Unless they were built within the last few decades, many homes fall short — sometimes way short — of modern expectations for bedroom closet space. These days, buyers want massive walk-in closets that almost feel like another bedroom, not teeny-tiny nooks that are jam-packed with stuff. Bonus points if the closet is large enough to hold a dresser or a sophisticated organization system for shoes, purses, and other accessories.

“The closets need to offer not only room for hanging clothes and shoes but must also double as a dressing room with drawers for everything else,” says Cutter. 

Shag (or Just Plain Old) Carpeting

Even with their shoes firmly on their feet, prospective buyers can easily pick up on the state of a bedroom’s carpet — especially if it’s icky or clearly from another era.

“Potential buyers will often comment that a primary suite with worn-out carpet is a turn-off and feels dirty,” says Cutter. “My recommendation for any seller looking to get top dollar would be to refinish the flooring. A nice, new, neutral carpet or hardwood will immediately elevate the bedroom and increase mass appeal to buyers.” 

Bulky Furniture

A dead giveaway that the homeowners haven’t touched the bedroom in a while? The furniture. And even though most of the time sellers take the furniture with them when they move out, it can still cloud a prospective buyer’s view of the room when they’re deciding whether or not to make an offer.

“The bedroom furniture is large, usually heavy brown pieces with tons of accessories,” says real estate agent Andrea Wernick.

Fortunately or unfortunately, depending on how you feel about furniture, the days of large, lavish, matching bedroom sets seem to be behind us now.

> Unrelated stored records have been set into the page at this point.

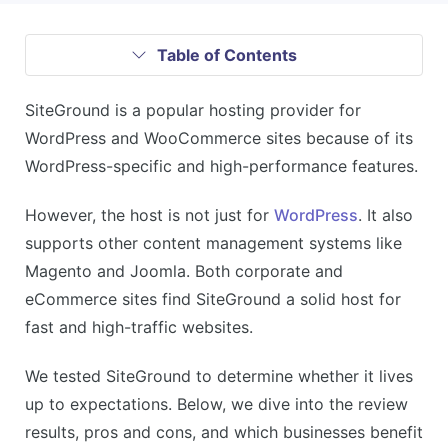
Table of Contents
SiteGround is a popular hosting provider for
WordPress and WooCommerce sites because of its
WordPress-specific and high-performance features.
However, the host is not just for
WordPress
. It also
supports other content management systems like
Magento and Joomla. Both corporate and
eCommerce sites find SiteGround a solid host for
fast and high-traffic websites.
We tested SiteGround to determine whether it lives
up to expectations. Below, we dive into the review
results, pros and cons, and which businesses benefit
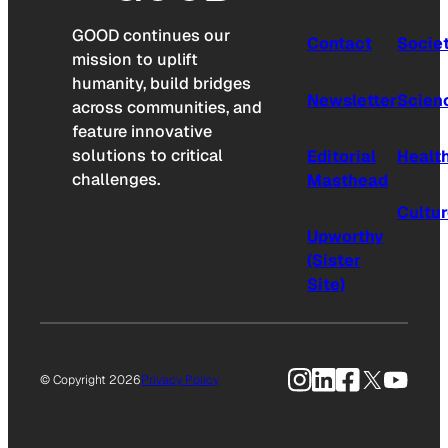
GOOD continues our
Contact
Socie
mission to uplift
humanity, build bridges
Newsletter
Scien
across communities, and
feature innovative
solutions to critical
Editorial
Healt
challenges.
Masthead
Cultu
Upworthy
(Sister
Site)
Instagram
LinkedIn
Facebook
X
YouTu
© Copyright 2026
Privacy Policy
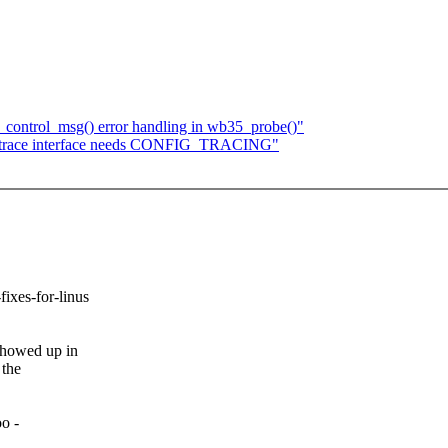
control_msg() error handling in wb35_probe()"
e ftrace interface needs CONFIG_TRACING"
-fixes-for-linus
howed up in
 the
o -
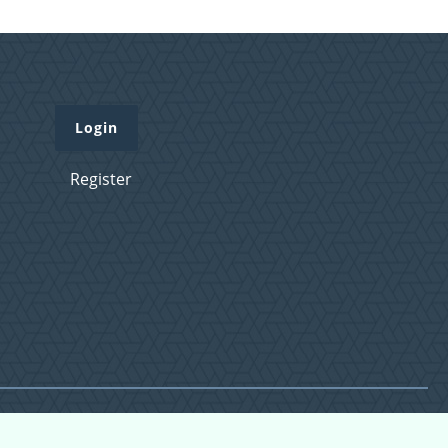
Login
Register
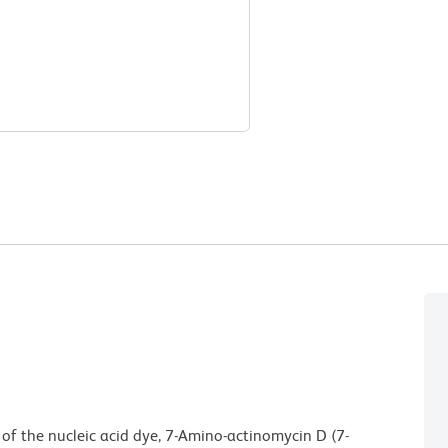
 of the nucleic acid dye, 7-Amino-actinomycin D (7-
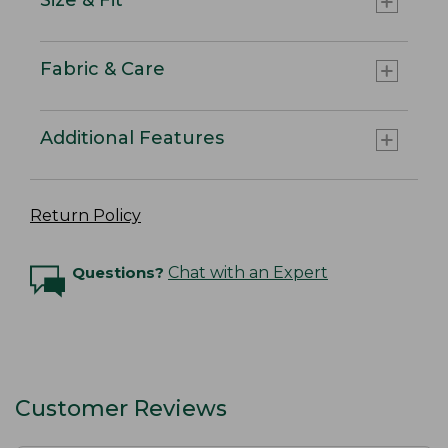
Fabric & Care
Additional Features
Return Policy
Questions?
Chat with an Expert
Customer Reviews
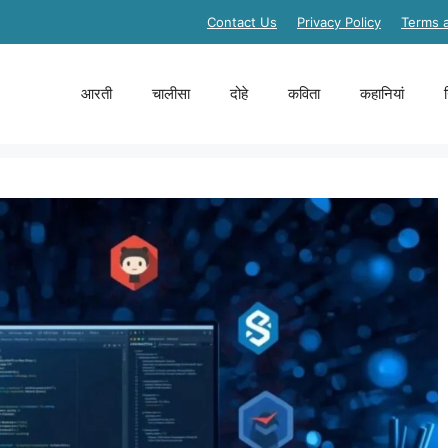
Contact Us
Privacy Policy
Terms 
आरती
चालीसा
दोहे
कविता
कहानियां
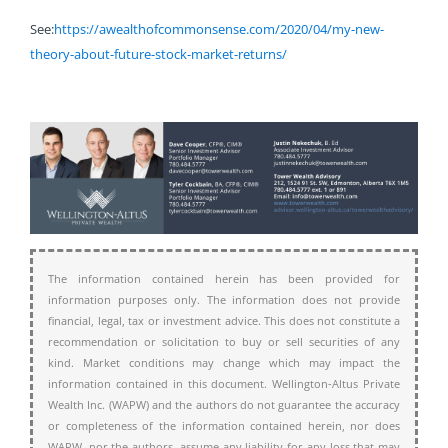
See:
https://awealthofcommonsense.com/2020/04/my-new-
theory-about-future-stock-market-returns/
The information contained herein has been provided for
information purposes only. The information does not provide
financial, legal, tax or investment advice. This does not constitute a
recommendation or solicitation to buy or sell securities of any
kind. Market conditions may change which may impact the
information contained in this document. Wellington-Altus Private
Wealth Inc. (WAPW) and the authors do not guarantee the accuracy
or completeness of the information contained herein, nor does
WAPW, nor the authors, assume any liability for any loss that may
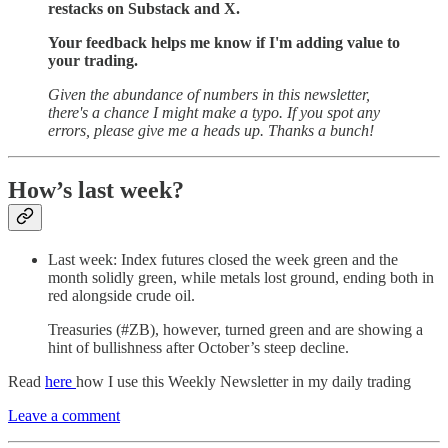
restacks on Substack and X.
Your feedback helps me know if I'm adding value to
your trading.
Given the abundance of numbers in this newsletter,
there's a chance I might make a typo. If you spot any
errors, please give me a heads up. Thanks a bunch!
How’s last week?
Last week: Index futures closed the week green and the
month solidly green, while metals lost ground, ending both in
red alongside crude oil.
Treasuries (#ZB), however, turned green and are showing a
hint of bullishness after October’s steep decline.
Read
here
how I use this Weekly Newsletter in my daily trading
Leave a comment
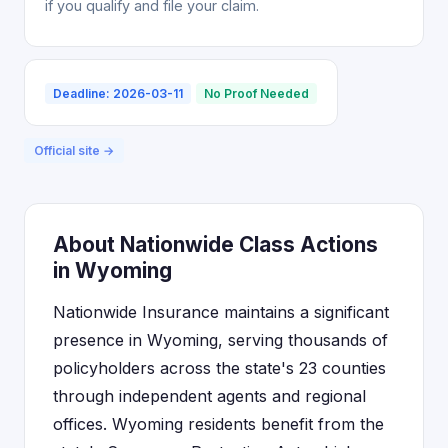
if you qualify and file your claim.
Deadline: 2026-03-11
No Proof Needed
Official site →
About Nationwide Class Actions
in Wyoming
Nationwide Insurance maintains a significant
presence in Wyoming, serving thousands of
policyholders across the state's 23 counties
through independent agents and regional
offices. Wyoming residents benefit from the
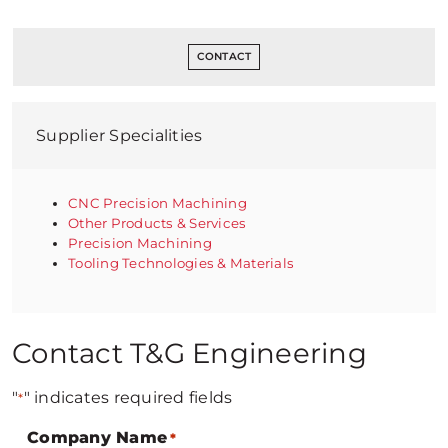
CONTACT
Supplier Specialities
CNC Precision Machining
Other Products & Services
Precision Machining
Tooling Technologies & Materials
Contact T&G Engineering
"
" indicates required fields
*
Company Name
*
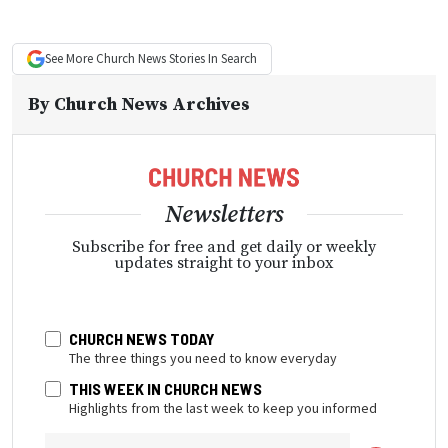
See More
Church News
Stories In Search
By
Church News Archives
Newsletters
Subscribe for free and get daily or weekly
updates straight to your inbox
CHURCH NEWS TODAY
The three things you need to know everyday
THIS WEEK IN CHURCH NEWS
Highlights from the last week to keep you informed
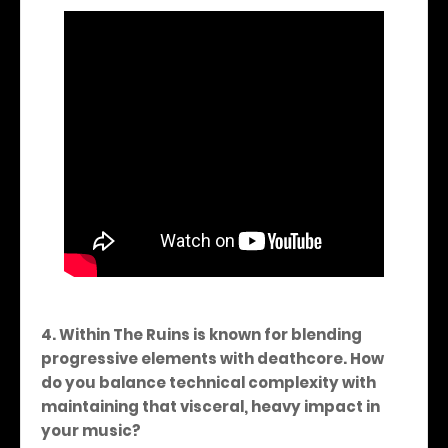
4. Within The Ruins is known for blending
progressive elements with deathcore. How
do you balance technical complexity with
maintaining that visceral, heavy impact in
your music?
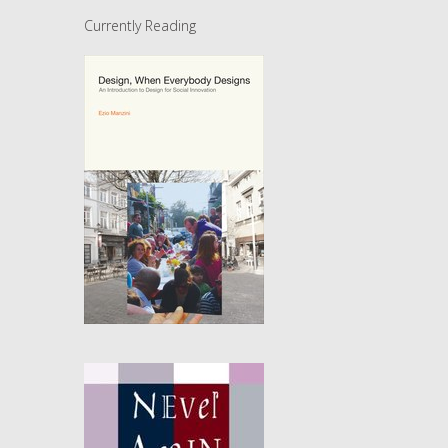
Currently Reading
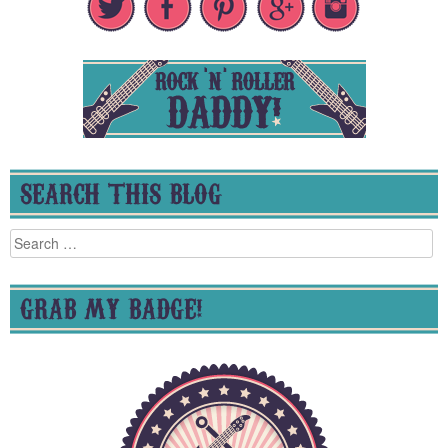
SEARCH THIS BLOG
Search
for:
GRAB MY BADGE!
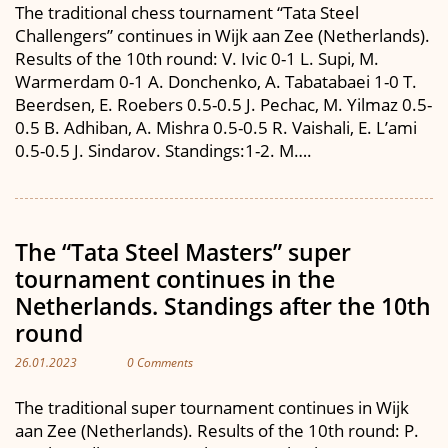
The traditional chess tournament “Tata Steel
Challengers” continues in Wijk aan Zee (Netherlands).
Results of the 10th round: V. Ivic 0-1 L. Supi, M.
Warmerdam 0-1 A. Donchenko, A. Tabatabaei 1-0 T.
Beerdsen, E. Roebers 0.5-0.5 J. Pechac, M. Yilmaz 0.5-
0.5 B. Adhiban, A. Mishra 0.5-0.5 R. Vaishali, E. L’ami
0.5-0.5 J. Sindarov. Standings:1-2. M….
The “Tata Steel Masters” super
tournament continues in the
Netherlands. Standings after the 10th
round
26.01.2023
0 Comments
The traditional super tournament continues in Wijk
aan Zee (Netherlands). Results of the 10th round: P.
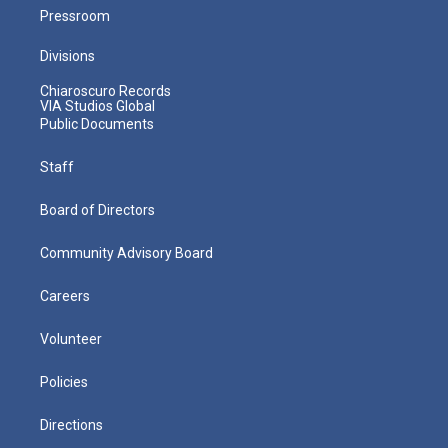
Pressroom
Divisions
Chiaroscuro Records
VIA Studios Global
Public Documents
Staff
Board of Directors
Community Advisory Board
Careers
Volunteer
Policies
Directions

Today’s buyers want to be able to envision their own furnishings in the space, and big wardrobes and dressers can get in the way of that.

Faded Wallpaper

Bedrooms were once prime real estate for big, bold wallpaper. Flash forward several years, and now that once-peppy wallpaper is sun-faded, tired, and out of style.

“A better alternative is to paint the walls white or a nice eggshell color,” says Wernick.

Carpet That Extends into the En-Suite Bathroom 

It’s a huge perk to have a private bathroom connected to a bedroom. What’s definitively not a perk is carpeting that extends from the bedroom into the bathroom. It may have made sense at one time — the two spaces are connected, after all, so flowing the carpet right into the loo seemed like a good idea. But today’s prospective buyers will likely just be grossed out, not enthused, about this design choice.

“While carpeting has fallen quite out of favor in much of a house, especially among younger homebuyers, nowhere is carpeting more repugnant than in a bathroom,” says Seattle real estate broker Fletch Newland. “Hard, easily cleanable surfaces are our friend, especially in a bathroom.”

Wall-to-Wall Mirrors or Mirrored Closet Doors

Though they’ve long gone out of style, wall-to-wall mirrors still make an appearance in older homes and condos. As real estate broker Svetlana Choi points out, walking into a room with this feature can be quite a “disconcerting” experience for prospective buyers.

“While the intention to make rooms appear bigger might have been a great idea at the time, people are not used to staring at themselves or a room in that way,” she says. “It also seems impersonal and doesn’t make room for more personal decorative choices, whether photographs, prints, or art.”

To that same end, mirrored closet doors can also make a bedroom feel like it’s long past its prime.

“Mirrored closet doors were intended to brighten up a space with the convenience of a built-in full-length mirror, but they ultimately were a relatively short-lived choice and many buyers associate them with older renovations,” says Kate Ziegler, a real estate agent in Massachusetts and New Hampshire. “It doesn’t help that most mirrored closet doors were bypass slider types that also feel less solid than more contemporary options.”